• **TEXTO FORNECIDO**
O que é possível dizer sobre os dispositivos de travamento da porta de acesso ao cockpit de aviões como o A320?

Depois do atentado ao WTC em Nova York no dia 11 de setembro de 2001 houve a implantação das portas blindadas para evitar a tomada da cabine de comando. A porta, presente em todos os aviões da aviação regular, cumpriu exatamente seu papel. Evitou a entrada de alguém na cabine contra a vontade do piloto. Sim, mas nesse caso o que se precisava era que alguém entrasse. Pois bem. Não dá para fazer uma porta blindada que analise e entenda as situações a ponto de, por si só, alterar sua programação. Tal como está, cumpre o papel para o qual foi desenhada: impedir a entrada no cockpit à revelia do piloto. Nunca será possível cercar todas as possibilidades. Nem com a máquina, tampouco com o homem que a opera. Pode ser que tenhamos alguma modificação nos procedimentos em relação à utilização da porta blindada. Ainda não temos.

Em relação aos exames médicos, teremos mudanças na avaliação dos tripulantes por parte de companhias aéreas e autoridades aeronáuticas?

• **O QUE FAZER**
Reescreva o trecho do texto sobre as portas blindadas que começa em "Depois do atentado" e segue até "Ainda não temos.", trocando "piloto" por "comandante".

(Conteúdo transcrito das páginas)

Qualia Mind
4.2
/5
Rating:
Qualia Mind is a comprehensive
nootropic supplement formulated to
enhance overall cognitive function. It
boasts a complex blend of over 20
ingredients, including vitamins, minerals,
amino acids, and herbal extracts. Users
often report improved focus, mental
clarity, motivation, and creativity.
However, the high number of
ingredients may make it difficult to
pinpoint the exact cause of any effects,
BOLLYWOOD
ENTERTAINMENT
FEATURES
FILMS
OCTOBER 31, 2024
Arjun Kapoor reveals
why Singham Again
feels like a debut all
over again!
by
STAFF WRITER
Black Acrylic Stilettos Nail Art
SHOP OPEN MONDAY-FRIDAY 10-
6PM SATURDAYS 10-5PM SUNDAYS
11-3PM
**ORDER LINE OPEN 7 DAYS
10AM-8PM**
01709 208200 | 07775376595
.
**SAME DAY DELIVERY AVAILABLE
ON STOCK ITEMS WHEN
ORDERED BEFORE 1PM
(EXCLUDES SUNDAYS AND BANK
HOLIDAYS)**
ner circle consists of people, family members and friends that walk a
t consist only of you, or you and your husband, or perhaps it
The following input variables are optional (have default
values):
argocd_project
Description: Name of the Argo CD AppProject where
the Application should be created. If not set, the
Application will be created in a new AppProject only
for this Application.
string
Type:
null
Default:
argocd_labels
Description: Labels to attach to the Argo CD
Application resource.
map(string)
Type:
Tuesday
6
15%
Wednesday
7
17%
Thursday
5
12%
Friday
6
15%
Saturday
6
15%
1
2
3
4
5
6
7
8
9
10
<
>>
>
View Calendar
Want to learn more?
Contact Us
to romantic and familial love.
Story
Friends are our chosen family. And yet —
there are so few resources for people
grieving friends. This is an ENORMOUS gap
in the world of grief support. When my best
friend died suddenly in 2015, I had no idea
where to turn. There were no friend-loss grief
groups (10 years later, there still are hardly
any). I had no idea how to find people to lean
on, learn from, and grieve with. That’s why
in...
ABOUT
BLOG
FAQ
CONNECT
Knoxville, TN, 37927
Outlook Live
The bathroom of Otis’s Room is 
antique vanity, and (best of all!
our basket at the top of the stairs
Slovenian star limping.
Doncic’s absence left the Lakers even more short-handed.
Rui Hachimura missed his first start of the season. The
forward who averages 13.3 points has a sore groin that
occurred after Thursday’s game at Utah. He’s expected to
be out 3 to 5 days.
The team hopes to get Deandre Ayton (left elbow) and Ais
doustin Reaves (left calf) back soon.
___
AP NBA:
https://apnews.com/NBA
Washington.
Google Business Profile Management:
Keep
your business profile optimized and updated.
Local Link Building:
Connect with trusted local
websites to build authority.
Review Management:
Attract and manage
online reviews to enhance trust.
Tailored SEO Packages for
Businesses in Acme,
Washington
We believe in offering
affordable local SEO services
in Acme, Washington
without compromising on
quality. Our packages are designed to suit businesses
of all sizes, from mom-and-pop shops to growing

• **TAREFA PRONTA**
Depois do atentado ao WTC em Nova York no dia 11 de setembro de 2001 houve a implantação das portas blindadas para evitar a tomada da cabine de comando. A porta, presente em todos os aviões da aviação regular, cumpriu exatamente seu papel. Evitou a entrada de alguém na cabine contra a vontade do comandante. Sim, mas nesse caso o que se precisava era que alguém entrasse. Pois bem. Não dá para fazer uma porta blindada que analise e entenda as situações a ponto de, por si só, alterar sua programação. Tal como está, cumpre o papel para o qual foi desenhada: impedir a entrada no cockpit à revelia do comandante. Nunca será possível cercar todas as possibilidades. Nem com a máquina, tampouco com o homem que a opera. Pode ser que tenhamos alguma modificação nos procedimentos em relação à utilização da porta blindada. Ainda não temos.